Erfahrungen wie die des Ordnungsamtsleiters und der Richterin machen derzeit Behörden in vielen nordrhein-westfälischen Städten. Das Landesinnenministerium hat bereits Handlungsempfehlungen an die Kommunen verschickt. Darin wird geraten, sich nicht auf Diskussionen einzulassen, Forderungen auch juristisch durchsetzen – und verstärkt auf Eigensicherung beim Kontakt mit Reichsbürgern zu setzen.
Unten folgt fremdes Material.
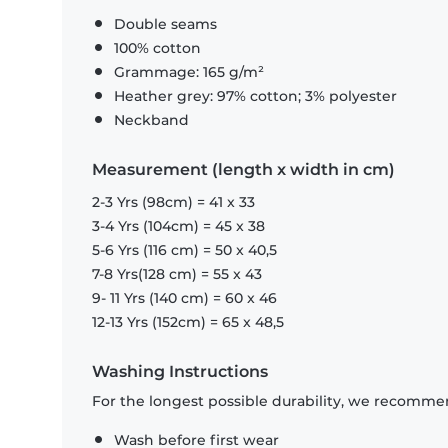
Double seams
100% cotton
Grammage: 165 g/m²
Heather grey: 97% cotton; 3% polyester
Neckband
Measurement (length x width in cm)
2-3 Yrs (98cm) = 41 x 33
3-4 Yrs (104cm) = 45 x 38
5-6 Yrs (116 cm) = 50 x 40,5
7-8 Yrs(128 cm) = 55 x 43
9- 11 Yrs (140 cm) = 60 x 46
12-13 Yrs (152cm) = 65 x 48,5
Washing Instructions
For the longest possible durability, we recommen
Wash before first wear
Das auch vor dem Hintergrund, dass viele Reichsbürger eine Nähe zum Rechtsextremismus haben. "Waffenbesitz bei Ideologen, die eigentlich die Bundesrepublik Deutschland ablehnen, ist höchst gefährlich, und deswegen sind wir als Sicherheitsbehörden da besonders sensibel", sagt Burkhard Freier. "Hier besteht die Gefahr, dass die Waffen möglicherweise eingesetzt werden."
Der Vertreter des "Freistaates Preußen", der eine Kalaschnikow kaufen wollte, wurde kürzlich vom Landgericht Paderborn freigesprochen. Weil dem Waffenhändler rechtzeitig auffiel, wie abstrus die Legitimation des Reichsbürgers war, sei es beim nicht strafbaren Versuch geblieben, urteilte das Gericht.